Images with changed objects
========
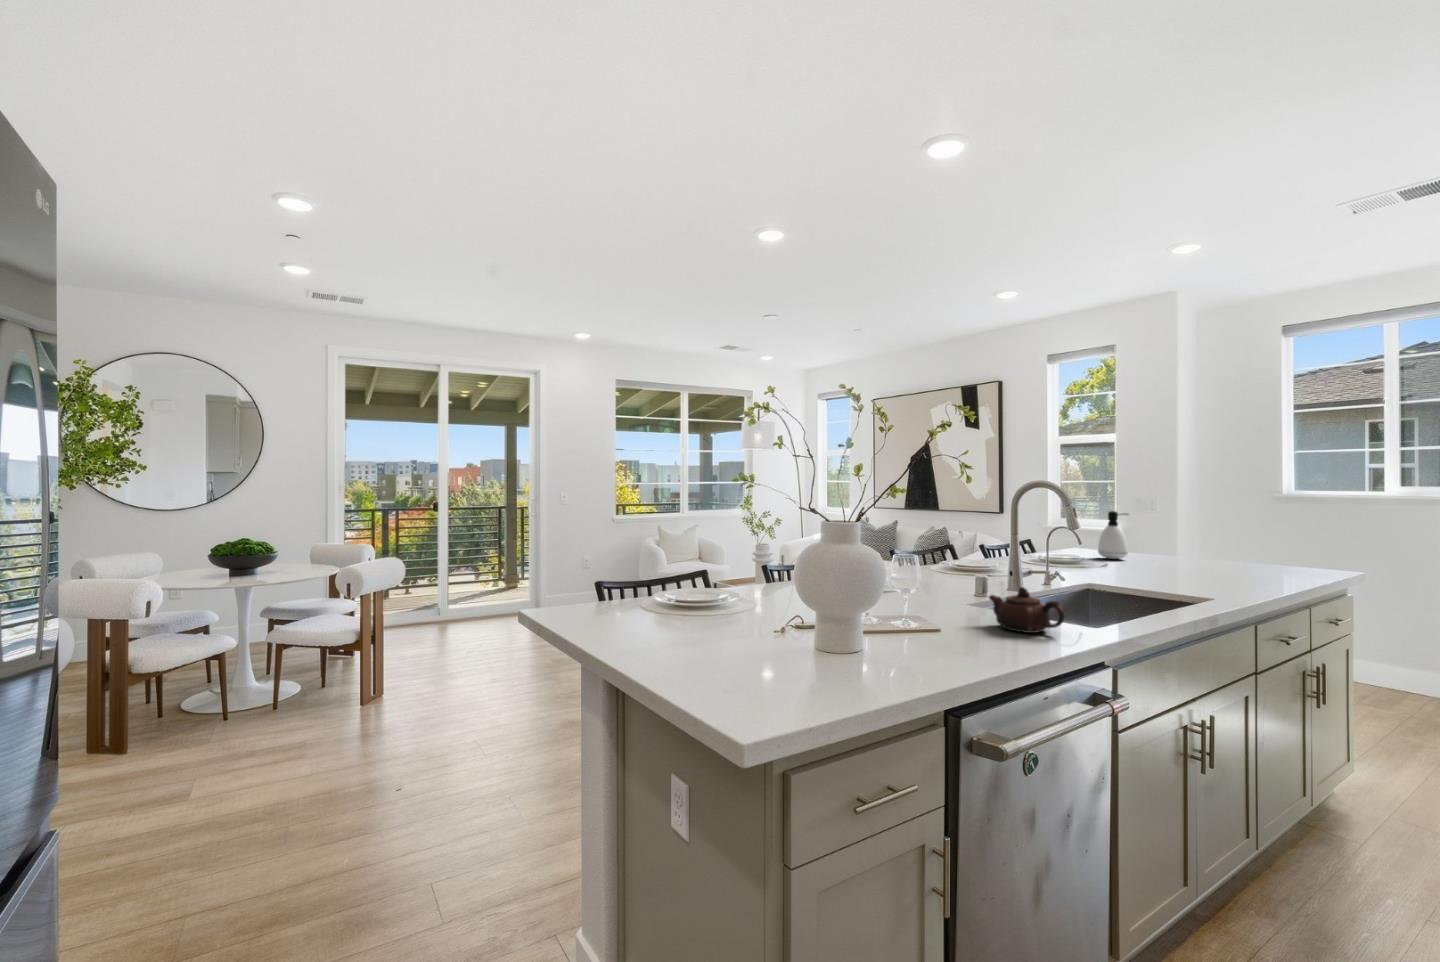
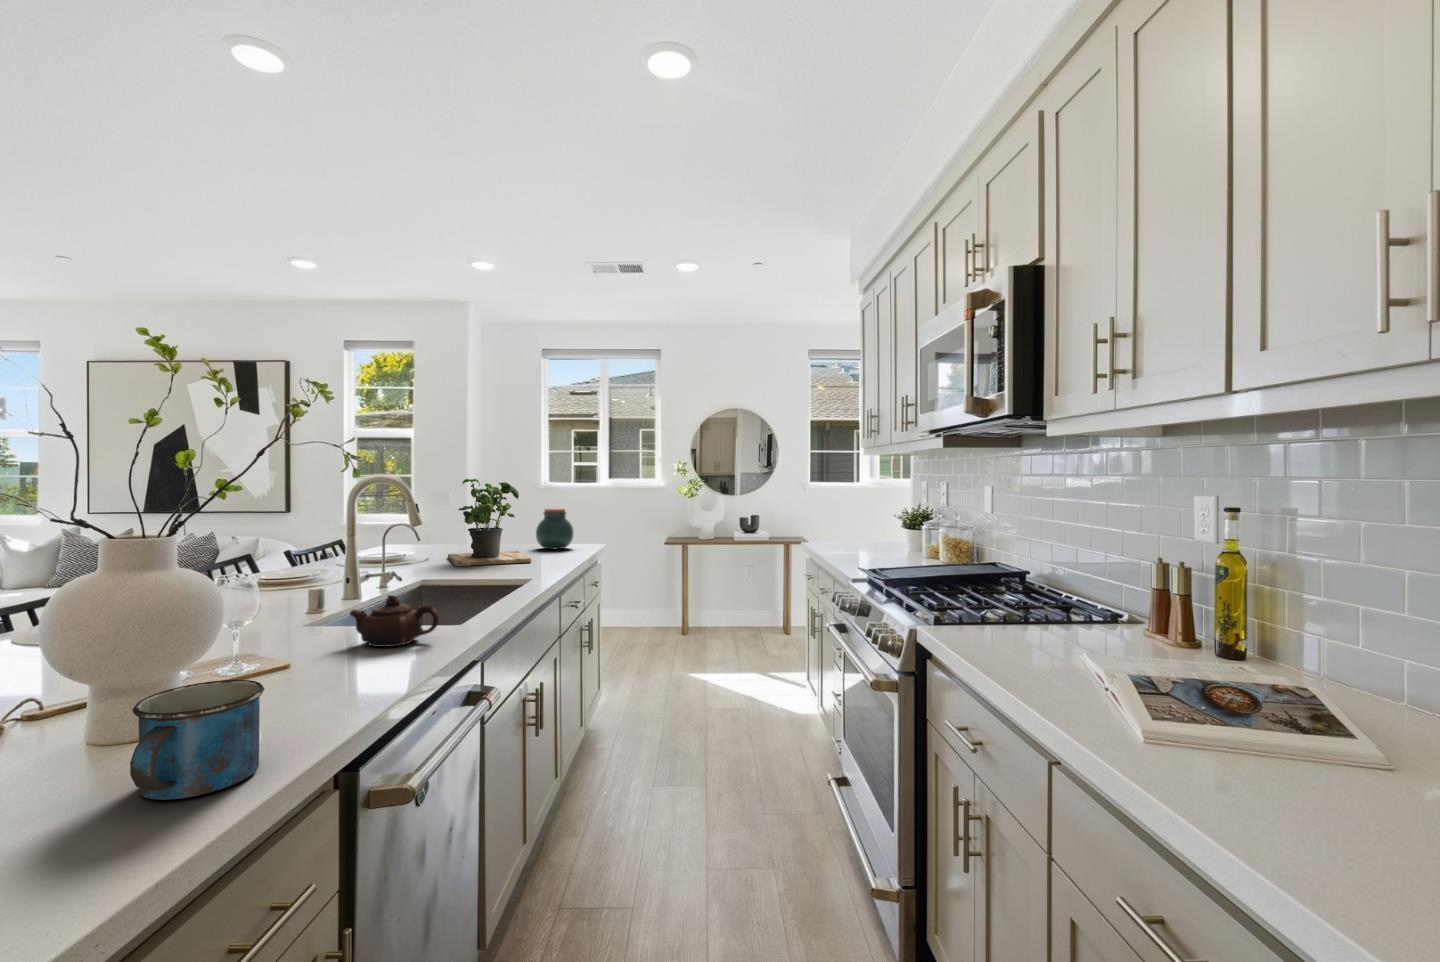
potted plant: none [1127,484,1226,580] -> present [448,479,531,566]
soap dispenser: present [1098,511,1128,559] -> none [418,506,447,553]
jar: none [1245,520,1303,570] -> present [536,508,574,549]
mug: none [814,620,889,692] -> present [130,680,265,800]

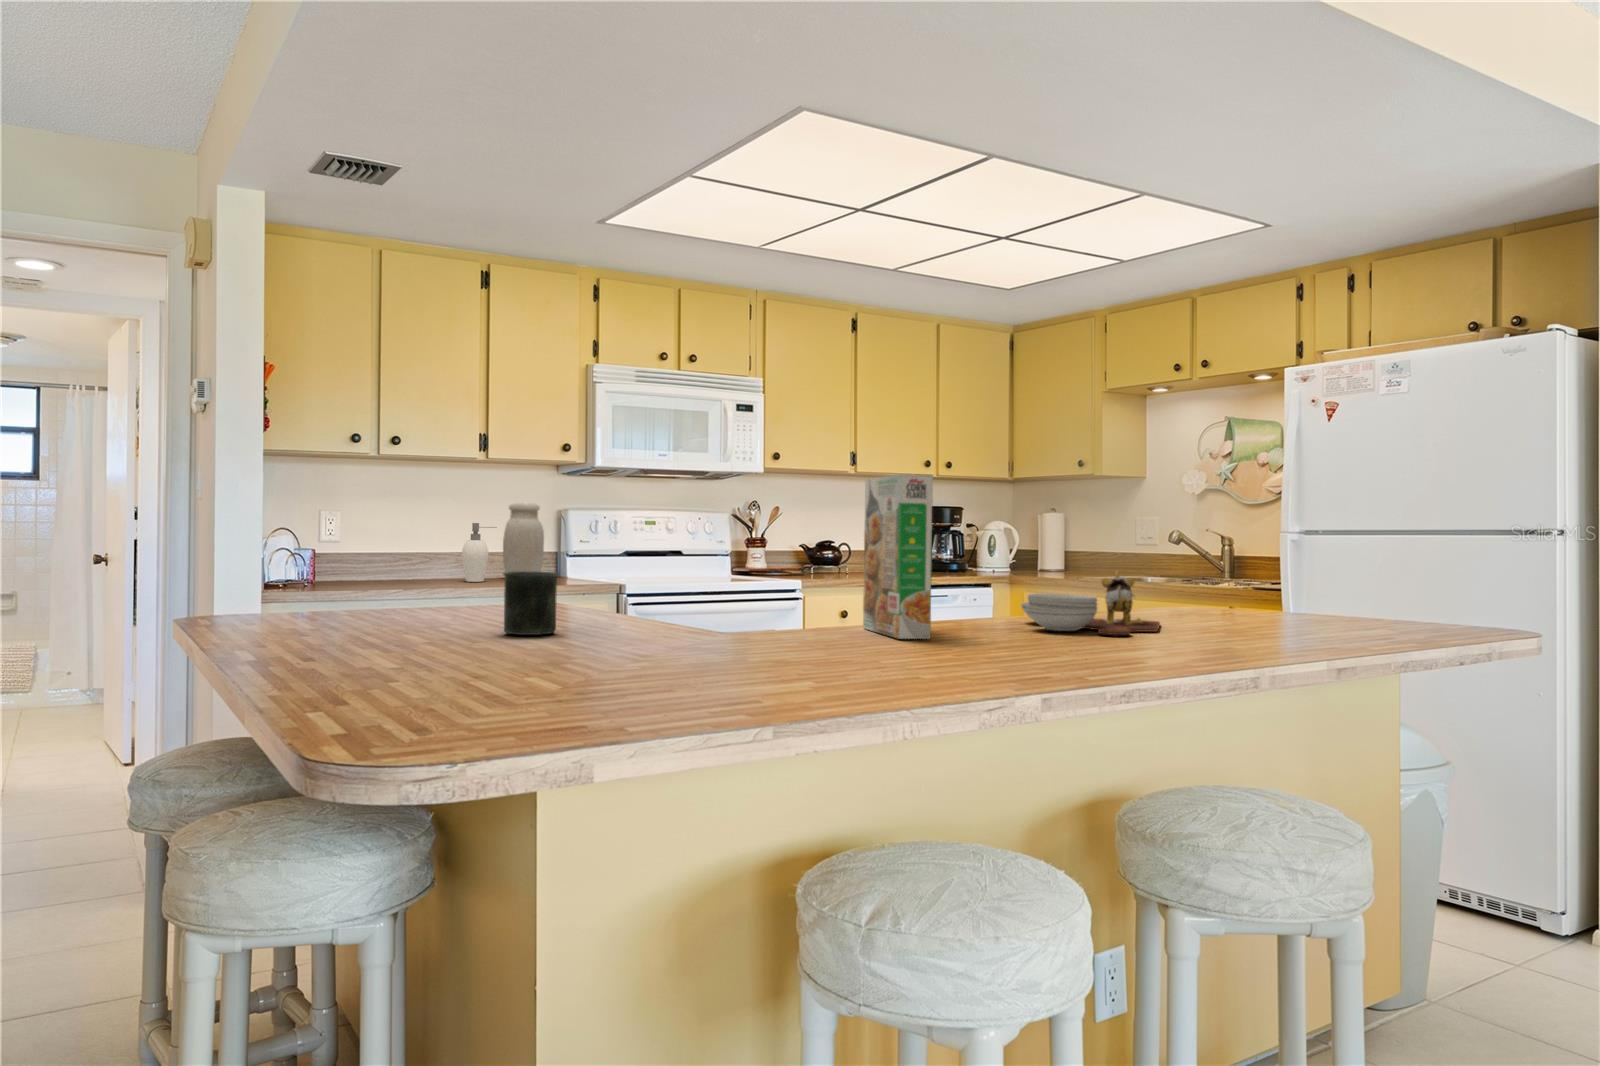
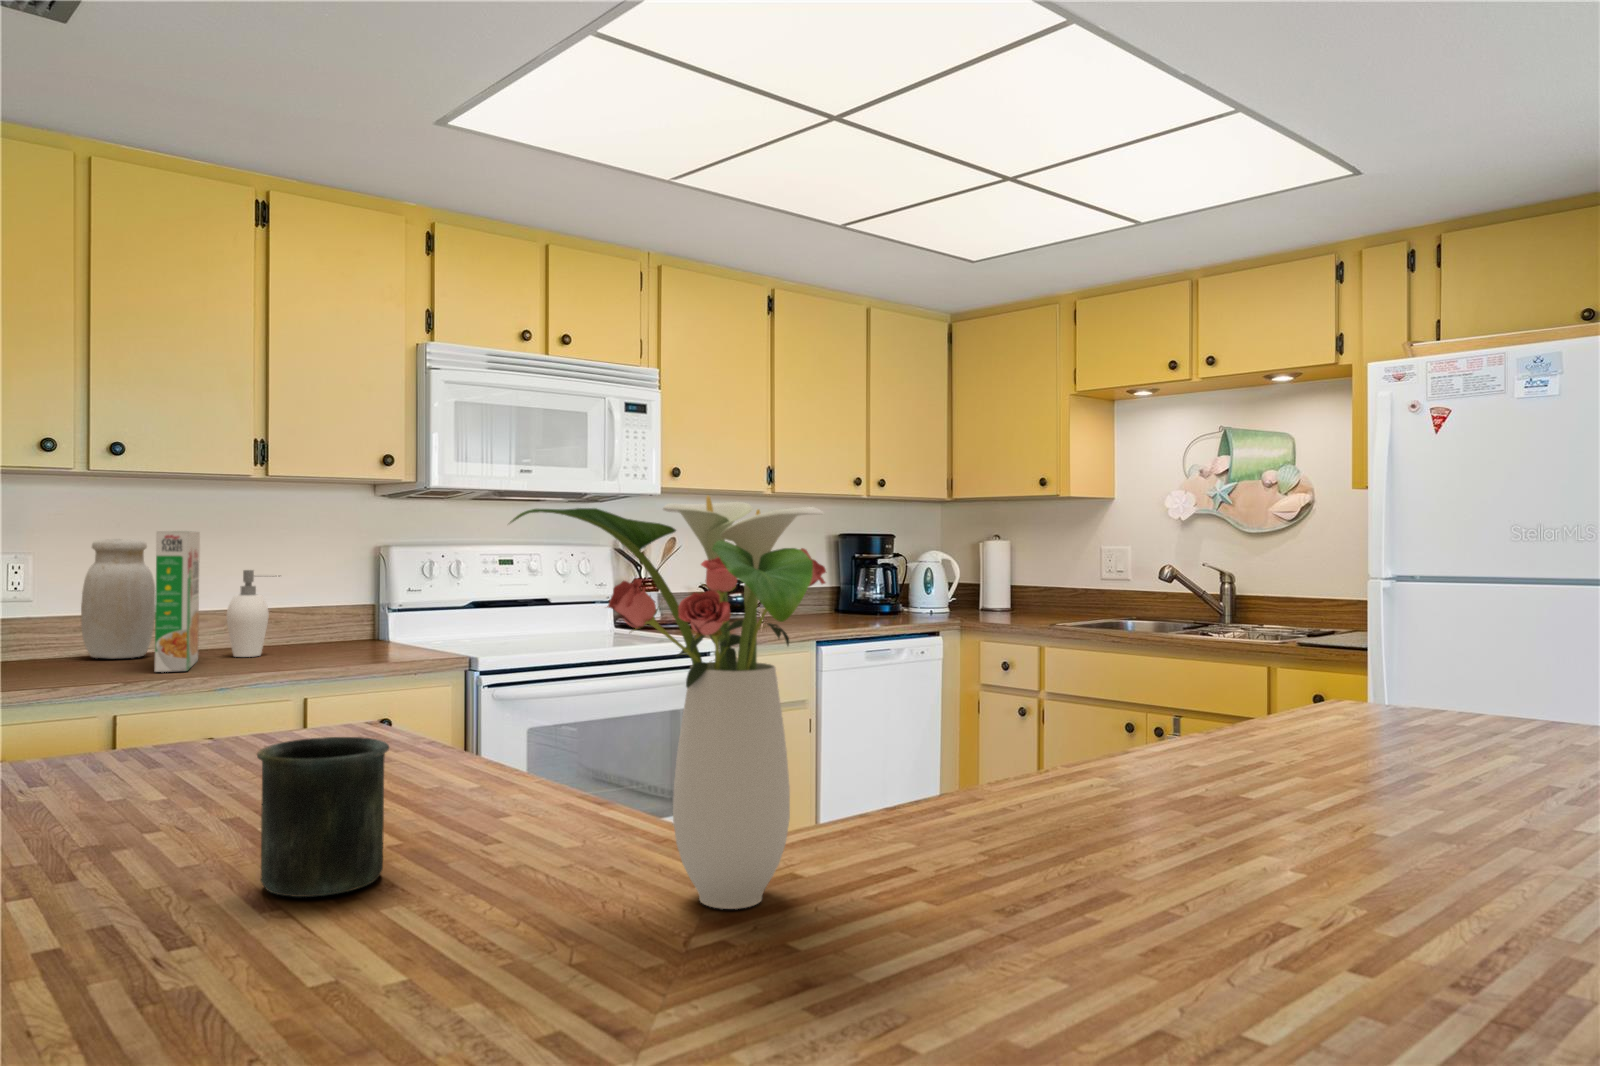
flower arrangement: none [608,458,748,642] -> present [510,496,826,909]
cereal box: present [863,474,933,639] -> present [155,531,200,672]
jar: present [503,503,544,572] -> present [81,539,155,658]
cutting board: present [1021,571,1160,635] -> none [1204,676,1483,817]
========
= PROBLEM TO SOLVE =
Take the lines from the one holding "soap dispenser: present" through the final line of the records above and output them exactly, both ends included, excluding pictures.

= EXERCISE RESULT =
soap dispenser: present [1098,511,1128,559] -> none [418,506,447,553]
jar: none [1245,520,1303,570] -> present [536,508,574,549]
mug: none [814,620,889,692] -> present [130,680,265,800]

flower arrangement: none [608,458,748,642] -> present [510,496,826,909]
cereal box: present [863,474,933,639] -> present [155,531,200,672]
jar: present [503,503,544,572] -> present [81,539,155,658]
cutting board: present [1021,571,1160,635] -> none [1204,676,1483,817]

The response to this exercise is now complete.